„Corsicans,
release the harbor chains! All hope has disappeared!
Nowhere billows a sail for rescue! Surrender Nurse your wounds!
Genoa, yours is forgotten! Peer from the fissures!
Search the sea. Strain your eyes! Nowhere, nowhere, Genoa’s ships!
I hear you children whimpering, your women, weak from hunger,
Gaze with the vacancy of night specters and you yourselves stagger like shadows!”
From
the deck of the ship there ascends King Alfonso’s
mild appeal
To Bonifazio’s ramparts, but all are silent above.
These brave Corsicans would never give themselves to the oppressors,
Be it for an individual, be for it their boys’ young lives!
Staring
darkly downward to themselves, they congregate in whisper –
The enraged eyes of a monk bolt lightning, hurl flames.
“Cowardly
dogs! Thou art not Corsicans! To hell with you traitors!”
“Silence monk! We have hearts. We are spouses, we are fathers!”
The monk kneeled in wild grief on the relinquished pillar.
“Loan me Thy hands, God! Give me your strong arms!
I come today, calling for reward. I have given everything. Nothing
remains
For me except my pillar. But I must love something.
God, thou canst increase powers of men with thy powers!
What you did for your Jews, you can deny no Corsican!
I
will seek Genoa’s ships. Grab them on their beaks!
I want to give the sails full breadth and let them slacken
not!”
His muscles begin to tense, his pulse a-pounding
To drag his ships through the sea, to raise sails on the tide.
Aroused transcending time and space with his God,
He points vehemently at the sea: “There! I see there the fleet!”
But
there are no sails blinking in the sea’s colored vista.
Devoid of populace flows an unbounded water’s breadth.
The sun only wanders higher, its rays burning warmer,
Nothing but sea and nothing but heaven. Alfonso smiles: “Poor devils!”
There!
On a margin of sea a tiny point…barely visible…
The second and third
Point and now a fourth and fifth and a sixth in the middle!
Winds blow, waves surge.
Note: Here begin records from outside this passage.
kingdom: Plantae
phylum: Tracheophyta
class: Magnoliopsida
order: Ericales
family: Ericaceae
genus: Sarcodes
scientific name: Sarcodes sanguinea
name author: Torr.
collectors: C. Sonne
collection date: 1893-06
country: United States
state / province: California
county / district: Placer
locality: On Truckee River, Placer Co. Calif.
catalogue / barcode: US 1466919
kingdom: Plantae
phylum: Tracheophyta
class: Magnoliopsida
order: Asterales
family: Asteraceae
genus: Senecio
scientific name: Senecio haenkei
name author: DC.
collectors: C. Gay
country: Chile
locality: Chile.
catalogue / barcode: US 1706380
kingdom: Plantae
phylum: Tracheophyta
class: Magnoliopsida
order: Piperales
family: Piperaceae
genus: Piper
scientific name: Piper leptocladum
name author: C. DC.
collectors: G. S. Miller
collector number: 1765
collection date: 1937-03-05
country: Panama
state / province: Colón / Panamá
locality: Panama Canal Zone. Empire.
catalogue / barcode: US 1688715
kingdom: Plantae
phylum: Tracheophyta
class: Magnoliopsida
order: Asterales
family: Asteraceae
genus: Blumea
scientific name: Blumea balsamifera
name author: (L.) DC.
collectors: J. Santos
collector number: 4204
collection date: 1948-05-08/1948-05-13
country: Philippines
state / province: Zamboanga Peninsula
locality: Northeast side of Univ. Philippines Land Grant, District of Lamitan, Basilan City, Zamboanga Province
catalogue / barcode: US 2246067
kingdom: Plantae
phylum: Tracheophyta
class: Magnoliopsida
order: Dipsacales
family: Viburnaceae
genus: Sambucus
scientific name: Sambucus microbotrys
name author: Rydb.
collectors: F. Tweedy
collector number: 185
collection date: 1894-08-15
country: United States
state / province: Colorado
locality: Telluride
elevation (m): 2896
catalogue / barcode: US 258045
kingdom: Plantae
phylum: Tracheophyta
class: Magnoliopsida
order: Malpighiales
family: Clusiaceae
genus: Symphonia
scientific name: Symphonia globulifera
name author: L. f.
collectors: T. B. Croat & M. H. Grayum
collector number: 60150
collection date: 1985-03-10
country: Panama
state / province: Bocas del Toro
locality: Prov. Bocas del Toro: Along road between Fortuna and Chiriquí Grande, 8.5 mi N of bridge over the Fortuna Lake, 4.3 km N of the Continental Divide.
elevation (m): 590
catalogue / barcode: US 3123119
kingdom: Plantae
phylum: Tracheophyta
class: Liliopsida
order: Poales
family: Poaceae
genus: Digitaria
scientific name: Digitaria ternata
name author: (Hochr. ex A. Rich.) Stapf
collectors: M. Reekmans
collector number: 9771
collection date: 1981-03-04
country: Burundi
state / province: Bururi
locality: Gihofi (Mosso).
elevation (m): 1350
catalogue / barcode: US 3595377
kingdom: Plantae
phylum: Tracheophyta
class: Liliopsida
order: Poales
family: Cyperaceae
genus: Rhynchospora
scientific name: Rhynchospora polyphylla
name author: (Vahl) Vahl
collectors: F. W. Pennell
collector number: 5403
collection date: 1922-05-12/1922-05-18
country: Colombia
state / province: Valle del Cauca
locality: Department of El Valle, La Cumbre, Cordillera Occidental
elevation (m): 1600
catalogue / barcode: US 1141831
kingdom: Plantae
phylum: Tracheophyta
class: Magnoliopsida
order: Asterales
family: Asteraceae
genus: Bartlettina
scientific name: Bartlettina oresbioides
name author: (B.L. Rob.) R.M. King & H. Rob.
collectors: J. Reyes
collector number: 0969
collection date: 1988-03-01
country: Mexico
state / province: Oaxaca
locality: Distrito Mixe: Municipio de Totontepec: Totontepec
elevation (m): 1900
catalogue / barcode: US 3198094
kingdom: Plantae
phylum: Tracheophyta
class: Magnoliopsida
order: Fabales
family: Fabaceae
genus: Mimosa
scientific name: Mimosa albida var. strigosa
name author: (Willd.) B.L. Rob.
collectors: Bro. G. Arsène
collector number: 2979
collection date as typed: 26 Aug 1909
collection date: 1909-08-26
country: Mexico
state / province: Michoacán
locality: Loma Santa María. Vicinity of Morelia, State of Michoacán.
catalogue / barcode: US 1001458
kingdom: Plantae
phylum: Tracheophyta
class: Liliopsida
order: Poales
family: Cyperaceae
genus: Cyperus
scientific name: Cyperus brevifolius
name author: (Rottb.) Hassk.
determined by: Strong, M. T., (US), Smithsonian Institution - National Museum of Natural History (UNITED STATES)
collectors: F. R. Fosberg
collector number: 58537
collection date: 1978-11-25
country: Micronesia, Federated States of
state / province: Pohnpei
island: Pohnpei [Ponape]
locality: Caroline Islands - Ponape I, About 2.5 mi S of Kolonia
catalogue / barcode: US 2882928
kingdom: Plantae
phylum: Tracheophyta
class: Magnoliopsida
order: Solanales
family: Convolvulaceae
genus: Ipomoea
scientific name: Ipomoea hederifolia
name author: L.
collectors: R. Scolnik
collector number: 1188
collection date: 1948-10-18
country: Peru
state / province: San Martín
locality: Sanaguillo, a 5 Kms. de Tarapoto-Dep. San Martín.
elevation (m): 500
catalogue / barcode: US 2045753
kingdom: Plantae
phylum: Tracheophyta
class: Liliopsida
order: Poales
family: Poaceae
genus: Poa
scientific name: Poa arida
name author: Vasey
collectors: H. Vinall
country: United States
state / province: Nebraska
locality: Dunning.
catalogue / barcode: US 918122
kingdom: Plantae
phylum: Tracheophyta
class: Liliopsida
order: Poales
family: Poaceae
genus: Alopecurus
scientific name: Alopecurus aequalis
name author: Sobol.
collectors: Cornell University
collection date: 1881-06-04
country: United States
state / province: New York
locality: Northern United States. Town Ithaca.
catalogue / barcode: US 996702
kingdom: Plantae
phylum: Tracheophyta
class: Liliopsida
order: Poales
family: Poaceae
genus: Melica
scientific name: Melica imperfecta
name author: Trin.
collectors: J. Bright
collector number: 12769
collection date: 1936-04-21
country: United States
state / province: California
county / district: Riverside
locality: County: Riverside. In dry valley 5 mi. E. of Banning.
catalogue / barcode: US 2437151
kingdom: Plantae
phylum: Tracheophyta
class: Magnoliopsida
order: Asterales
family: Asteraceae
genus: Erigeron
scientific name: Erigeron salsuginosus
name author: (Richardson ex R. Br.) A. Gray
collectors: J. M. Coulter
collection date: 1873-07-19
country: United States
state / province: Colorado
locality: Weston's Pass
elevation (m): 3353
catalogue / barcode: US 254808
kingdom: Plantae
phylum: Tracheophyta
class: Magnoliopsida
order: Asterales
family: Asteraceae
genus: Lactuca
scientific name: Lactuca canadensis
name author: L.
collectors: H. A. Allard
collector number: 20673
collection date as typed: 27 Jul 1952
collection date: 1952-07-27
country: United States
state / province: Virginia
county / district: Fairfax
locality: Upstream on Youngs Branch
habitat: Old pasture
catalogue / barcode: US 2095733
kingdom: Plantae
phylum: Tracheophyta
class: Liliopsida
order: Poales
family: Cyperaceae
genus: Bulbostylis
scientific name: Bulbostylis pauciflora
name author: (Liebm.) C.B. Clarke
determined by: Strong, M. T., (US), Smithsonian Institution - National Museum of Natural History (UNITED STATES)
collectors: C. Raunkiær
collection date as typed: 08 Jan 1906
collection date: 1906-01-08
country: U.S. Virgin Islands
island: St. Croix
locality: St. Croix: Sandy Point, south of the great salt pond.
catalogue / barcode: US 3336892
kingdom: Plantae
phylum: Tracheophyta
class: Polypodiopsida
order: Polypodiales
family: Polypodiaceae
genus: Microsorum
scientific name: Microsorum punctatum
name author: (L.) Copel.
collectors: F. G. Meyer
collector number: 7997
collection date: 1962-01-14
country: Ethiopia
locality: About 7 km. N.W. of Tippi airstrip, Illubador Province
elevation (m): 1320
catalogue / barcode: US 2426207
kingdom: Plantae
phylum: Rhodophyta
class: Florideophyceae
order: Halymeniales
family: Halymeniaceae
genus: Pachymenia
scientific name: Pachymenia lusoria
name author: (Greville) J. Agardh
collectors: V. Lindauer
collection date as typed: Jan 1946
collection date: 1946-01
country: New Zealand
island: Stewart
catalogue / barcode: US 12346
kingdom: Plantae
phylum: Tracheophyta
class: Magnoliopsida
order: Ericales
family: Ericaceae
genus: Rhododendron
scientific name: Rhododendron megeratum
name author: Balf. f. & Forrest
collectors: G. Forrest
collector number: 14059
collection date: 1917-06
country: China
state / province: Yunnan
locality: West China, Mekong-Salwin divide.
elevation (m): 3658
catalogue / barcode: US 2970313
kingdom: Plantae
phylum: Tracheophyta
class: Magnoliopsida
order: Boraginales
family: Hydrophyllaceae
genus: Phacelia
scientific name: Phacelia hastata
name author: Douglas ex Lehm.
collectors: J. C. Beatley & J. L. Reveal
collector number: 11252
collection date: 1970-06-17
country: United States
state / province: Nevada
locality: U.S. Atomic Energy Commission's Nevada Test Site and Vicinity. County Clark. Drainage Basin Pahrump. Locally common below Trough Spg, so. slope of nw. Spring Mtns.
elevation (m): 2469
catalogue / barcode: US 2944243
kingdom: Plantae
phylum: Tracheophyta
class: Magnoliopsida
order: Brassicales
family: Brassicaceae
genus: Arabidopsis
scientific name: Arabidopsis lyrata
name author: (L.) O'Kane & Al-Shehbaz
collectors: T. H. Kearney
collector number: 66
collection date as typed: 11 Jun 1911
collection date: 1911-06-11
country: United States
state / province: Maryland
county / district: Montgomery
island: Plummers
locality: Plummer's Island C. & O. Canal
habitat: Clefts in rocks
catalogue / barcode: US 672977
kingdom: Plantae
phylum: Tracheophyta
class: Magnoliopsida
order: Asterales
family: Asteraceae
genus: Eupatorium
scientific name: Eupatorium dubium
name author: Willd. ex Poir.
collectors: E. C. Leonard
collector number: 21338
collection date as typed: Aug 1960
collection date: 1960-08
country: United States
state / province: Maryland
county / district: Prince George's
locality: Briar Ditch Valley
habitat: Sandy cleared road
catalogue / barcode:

Sea and heaven are confederates.
Sails, more and more sails arise from the blue background.
Turn your ships, King! For otherwise all praise and honor is
lost to you!
Surge, Genoa, surge, thou mistress of the seas!
All the bells of Bonifazio begin to shudder and peal,
Jubilance wafts through the air above the shattered towers.
And the monk, who reinforced his mortal arm with powers from
above?
On the earth he lay dying, by their touch, the consumed.